## Aim of the exercise:
What is needed is a word-for-word copy of the listing below, without pictures.

## Material provided:
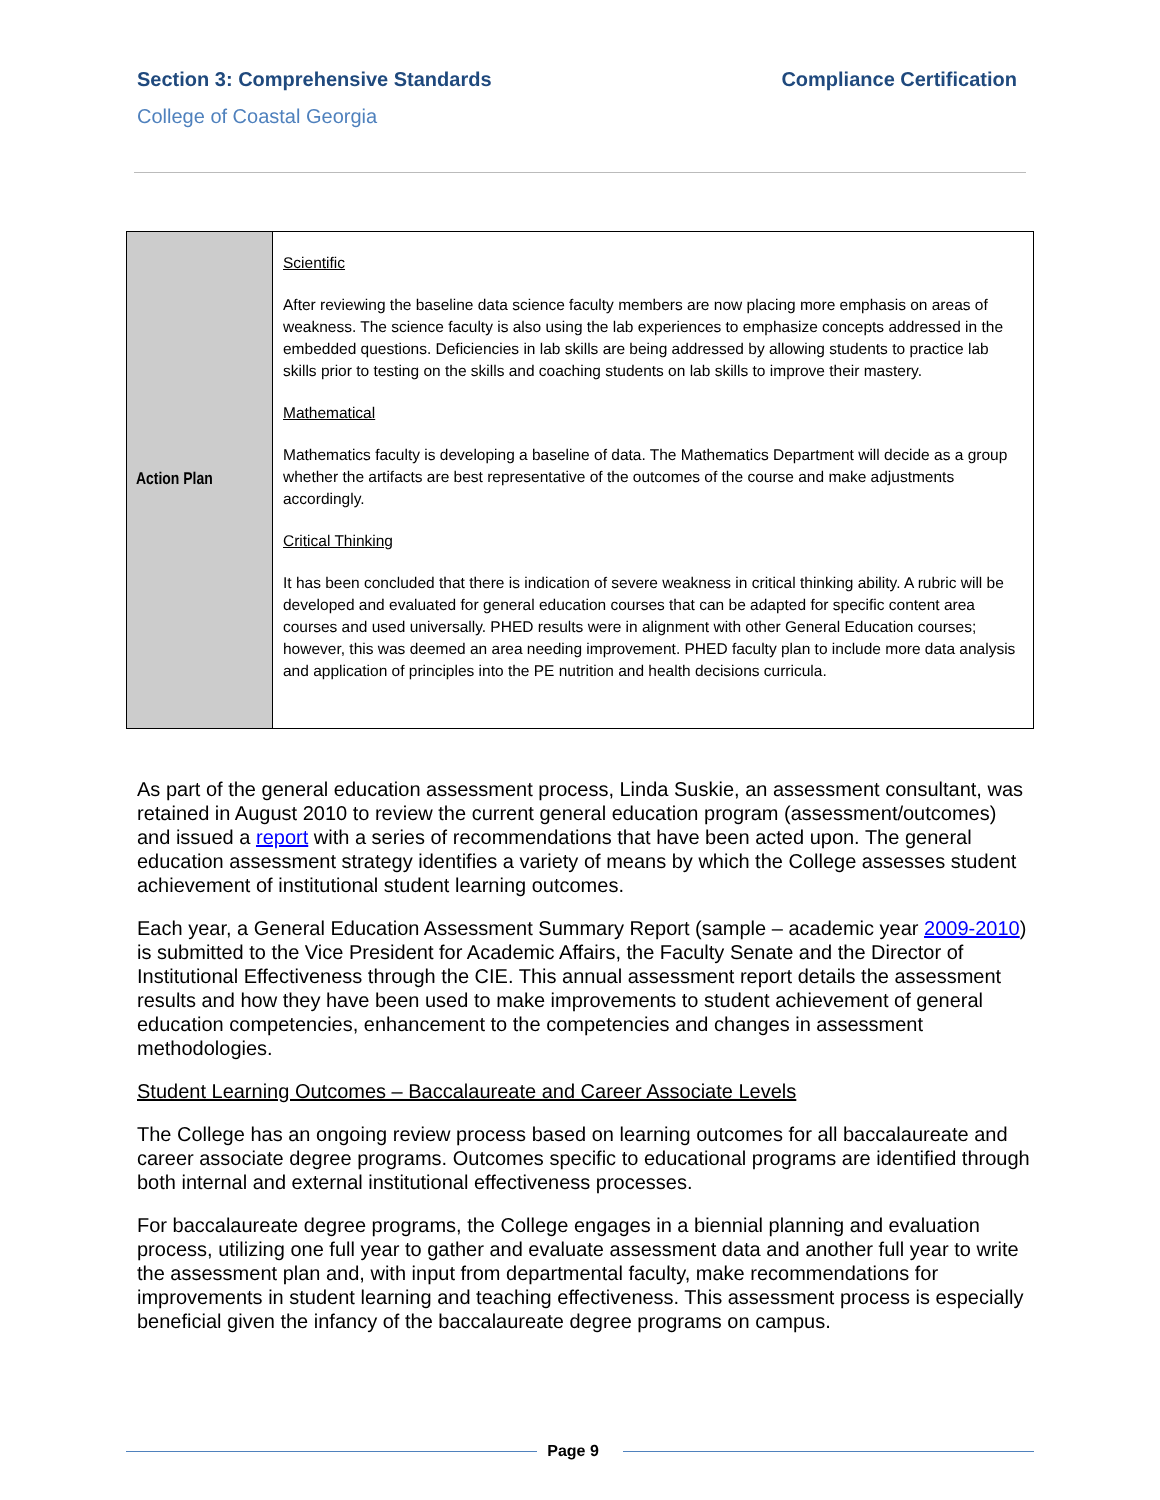Section 3: Comprehensive Standards
Compliance Certification
College of Coastal Georgia
| Action Plan | Scientific After reviewing the baseline data science faculty members are now placing more emphasis on areas of weakness. The science faculty is also using the lab experiences to emphasize concepts addressed in the embedded questions. Deficiencies in lab skills are being addressed by allowing students to practice lab skills prior to testing on the skills and coaching students on lab skills to improve their mastery. Mathematical Mathematics faculty is developing a baseline of data. The Mathematics Department will decide as a group whether the artifacts are best representative of the outcomes of the course and make adjustments accordingly. Critical Thinking It has been concluded that there is indication of severe weakness in critical thinking ability. A rubric will be developed and evaluated for general education courses that can be adapted for specific content area courses and used universally. PHED results were in alignment with other General Education courses; however, this was deemed an area needing improvement. PHED faculty plan to include more data analysis and application of principles into the PE nutrition and health decisions curricula. |
As part of the general education assessment process, Linda Suskie, an assessment consultant, was retained in August 2010 to review the current general education program (assessment/outcomes) and issued a report with a series of recommendations that have been acted upon. The general education assessment strategy identifies a variety of means by which the College assesses student achievement of institutional student learning outcomes.
Each year, a General Education Assessment Summary Report (sample – academic year 2009-2010) is submitted to the Vice President for Academic Affairs, the Faculty Senate and the Director of Institutional Effectiveness through the CIE. This annual assessment report details the assessment results and how they have been used to make improvements to student achievement of general education competencies, enhancement to the competencies and changes in assessment methodologies.
Student Learning Outcomes – Baccalaureate and Career Associate Levels
The College has an ongoing review process based on learning outcomes for all baccalaureate and career associate degree programs. Outcomes specific to educational programs are identified through both internal and external institutional effectiveness processes.
For baccalaureate degree programs, the College engages in a biennial planning and evaluation process, utilizing one full year to gather and evaluate assessment data and another full year to write the assessment plan and, with input from departmental faculty, make recommendations for improvements in student learning and teaching effectiveness. This assessment process is especially beneficial given the infancy of the baccalaureate degree programs on campus.
Page 9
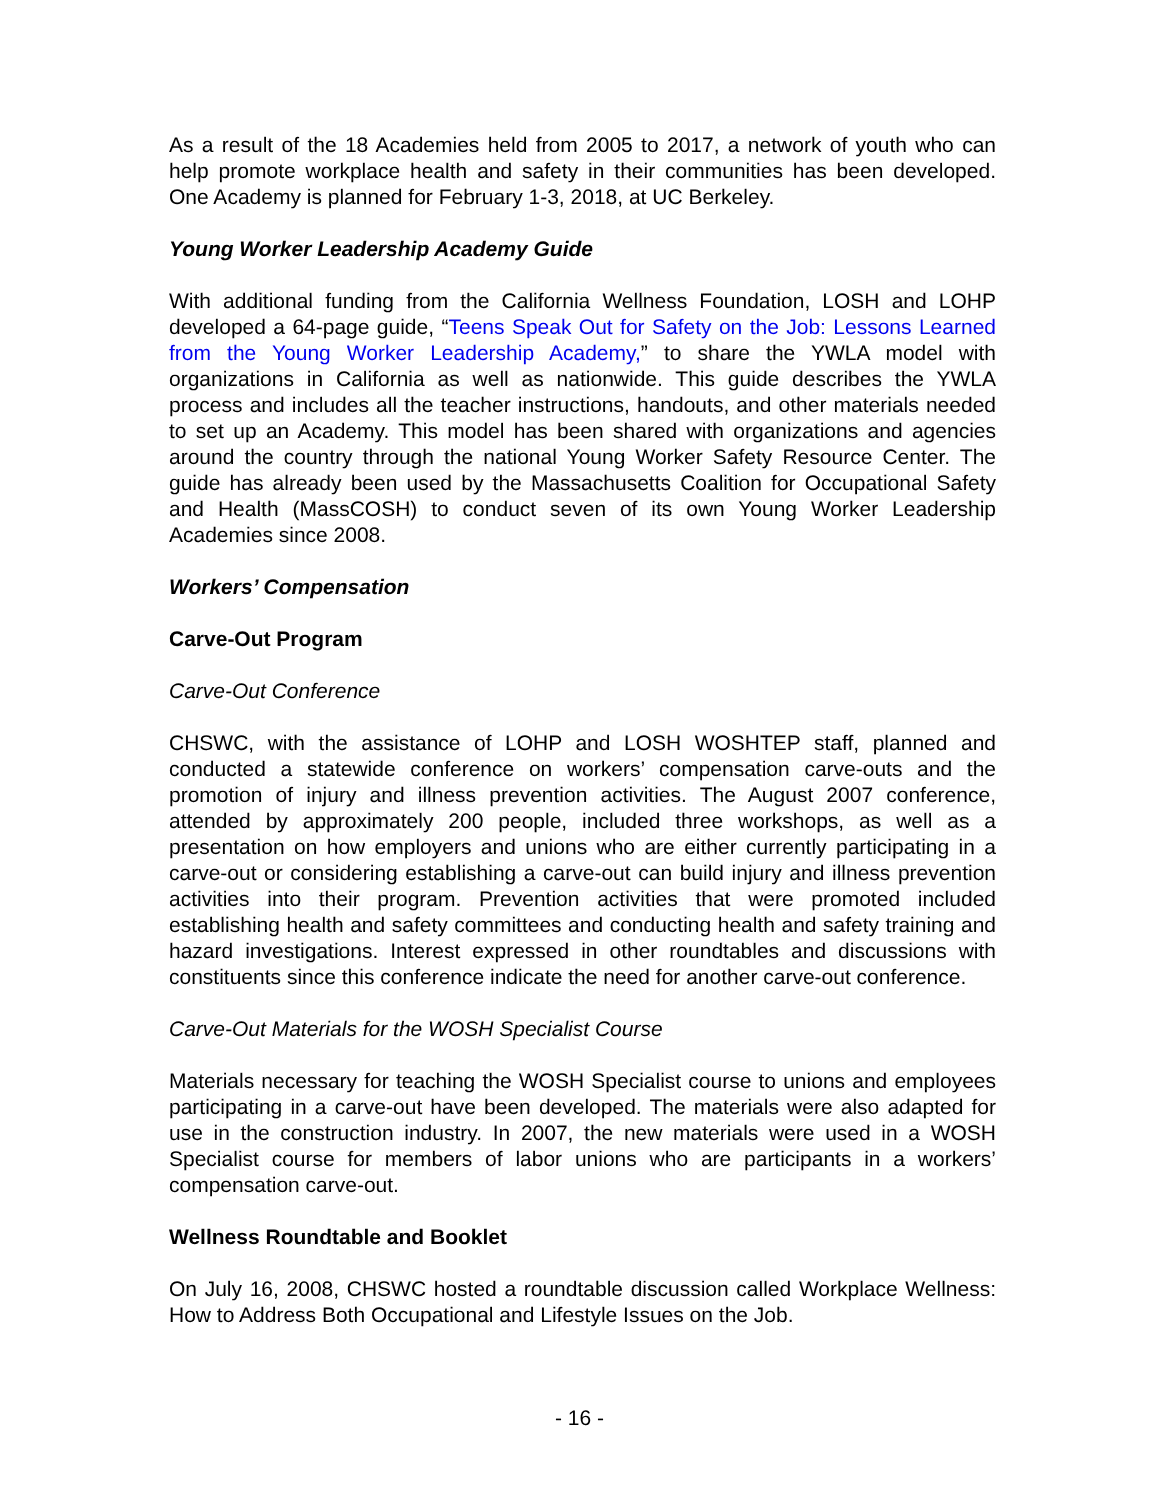As a result of the 18 Academies held from 2005 to 2017, a network of youth who can help promote workplace health and safety in their communities has been developed. One Academy is planned for February 1-3, 2018, at UC Berkeley.
Young Worker Leadership Academy Guide
With additional funding from the California Wellness Foundation, LOSH and LOHP developed a 64-page guide, “Teens Speak Out for Safety on the Job: Lessons Learned from the Young Worker Leadership Academy,” to share the YWLA model with organizations in California as well as nationwide. This guide describes the YWLA process and includes all the teacher instructions, handouts, and other materials needed to set up an Academy. This model has been shared with organizations and agencies around the country through the national Young Worker Safety Resource Center. The guide has already been used by the Massachusetts Coalition for Occupational Safety and Health (MassCOSH) to conduct seven of its own Young Worker Leadership Academies since 2008.
Workers’ Compensation
Carve-Out Program
Carve-Out Conference
CHSWC, with the assistance of LOHP and LOSH WOSHTEP staff, planned and conducted a statewide conference on workers’ compensation carve-outs and the promotion of injury and illness prevention activities. The August 2007 conference, attended by approximately 200 people, included three workshops, as well as a presentation on how employers and unions who are either currently participating in a carve-out or considering establishing a carve-out can build injury and illness prevention activities into their program. Prevention activities that were promoted included establishing health and safety committees and conducting health and safety training and hazard investigations. Interest expressed in other roundtables and discussions with constituents since this conference indicate the need for another carve-out conference.
Carve-Out Materials for the WOSH Specialist Course
Materials necessary for teaching the WOSH Specialist course to unions and employees participating in a carve-out have been developed. The materials were also adapted for use in the construction industry. In 2007, the new materials were used in a WOSH Specialist course for members of labor unions who are participants in a workers’ compensation carve-out.
Wellness Roundtable and Booklet
On July 16, 2008, CHSWC hosted a roundtable discussion called Workplace Wellness: How to Address Both Occupational and Lifestyle Issues on the Job.
- 16 -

## Worked solution:
Section 3: Comprehensive Standards
Compliance Certification
College of Coastal Georgia
| Action Plan | Scientific After reviewing the baseline data science faculty members are now placing more emphasis on areas of weakness. The science faculty is also using the lab experiences to emphasize concepts addressed in the embedded questions. Deficiencies in lab skills are being addressed by allowing students to practice lab skills prior to testing on the skills and coaching students on lab skills to improve their mastery. Mathematical Mathematics faculty is developing a baseline of data. The Mathematics Department will decide as a group whether the artifacts are best representative of the outcomes of the course and make adjustments accordingly. Critical Thinking It has been concluded that there is indication of severe weakness in critical thinking ability. A rubric will be developed and evaluated for general education courses that can be adapted for specific content area courses and used universally. PHED results were in alignment with other General Education courses; however, this was deemed an area needing improvement. PHED faculty plan to include more data analysis and application of principles into the PE nutrition and health decisions curricula. |
As part of the general education assessment process, Linda Suskie, an assessment consultant, was retained in August 2010 to review the current general education program (assessment/outcomes) and issued a report with a series of recommendations that have been acted upon. The general education assessment strategy identifies a variety of means by which the College assesses student achievement of institutional student learning outcomes.
Each year, a General Education Assessment Summary Report (sample – academic year 2009-2010) is submitted to the Vice President for Academic Affairs, the Faculty Senate and the Director of Institutional Effectiveness through the CIE. This annual assessment report details the assessment results and how they have been used to make improvements to student achievement of general education competencies, enhancement to the competencies and changes in assessment methodologies.
Student Learning Outcomes – Baccalaureate and Career Associate Levels
The College has an ongoing review process based on learning outcomes for all baccalaureate and career associate degree programs. Outcomes specific to educational programs are identified through both internal and external institutional effectiveness processes.
For baccalaureate degree programs, the College engages in a biennial planning and evaluation process, utilizing one full year to gather and evaluate assessment data and another full year to write the assessment plan and, with input from departmental faculty, make recommendations for improvements in student learning and teaching effectiveness. This assessment process is especially beneficial given the infancy of the baccalaureate degree programs on campus.
Page 9
As a result of the 18 Academies held from 2005 to 2017, a network of youth who can help promote workplace health and safety in their communities has been developed. One Academy is planned for February 1-3, 2018, at UC Berkeley.
Young Worker Leadership Academy Guide
With additional funding from the California Wellness Foundation, LOSH and LOHP developed a 64-page guide, “Teens Speak Out for Safety on the Job: Lessons Learned from the Young Worker Leadership Academy,” to share the YWLA model with organizations in California as well as nationwide. This guide describes the YWLA process and includes all the teacher instructions, handouts, and other materials needed to set up an Academy. This model has been shared with organizations and agencies around the country through the national Young Worker Safety Resource Center. The guide has already been used by the Massachusetts Coalition for Occupational Safety and Health (MassCOSH) to conduct seven of its own Young Worker Leadership Academies since 2008.
Workers’ Compensation
Carve-Out Program
Carve-Out Conference
CHSWC, with the assistance of LOHP and LOSH WOSHTEP staff, planned and conducted a statewide conference on workers’ compensation carve-outs and the promotion of injury and illness prevention activities. The August 2007 conference, attended by approximately 200 people, included three workshops, as well as a presentation on how employers and unions who are either currently participating in a carve-out or considering establishing a carve-out can build injury and illness prevention activities into their program. Prevention activities that were promoted included establishing health and safety committees and conducting health and safety training and hazard investigations. Interest expressed in other roundtables and discussions with constituents since this conference indicate the need for another carve-out conference.
Carve-Out Materials for the WOSH Specialist Course
Materials necessary for teaching the WOSH Specialist course to unions and employees participating in a carve-out have been developed. The materials were also adapted for use in the construction industry. In 2007, the new materials were used in a WOSH Specialist course for members of labor unions who are participants in a workers’ compensation carve-out.
Wellness Roundtable and Booklet
On July 16, 2008, CHSWC hosted a roundtable discussion called Workplace Wellness: How to Address Both Occupational and Lifestyle Issues on the Job.
- 16 -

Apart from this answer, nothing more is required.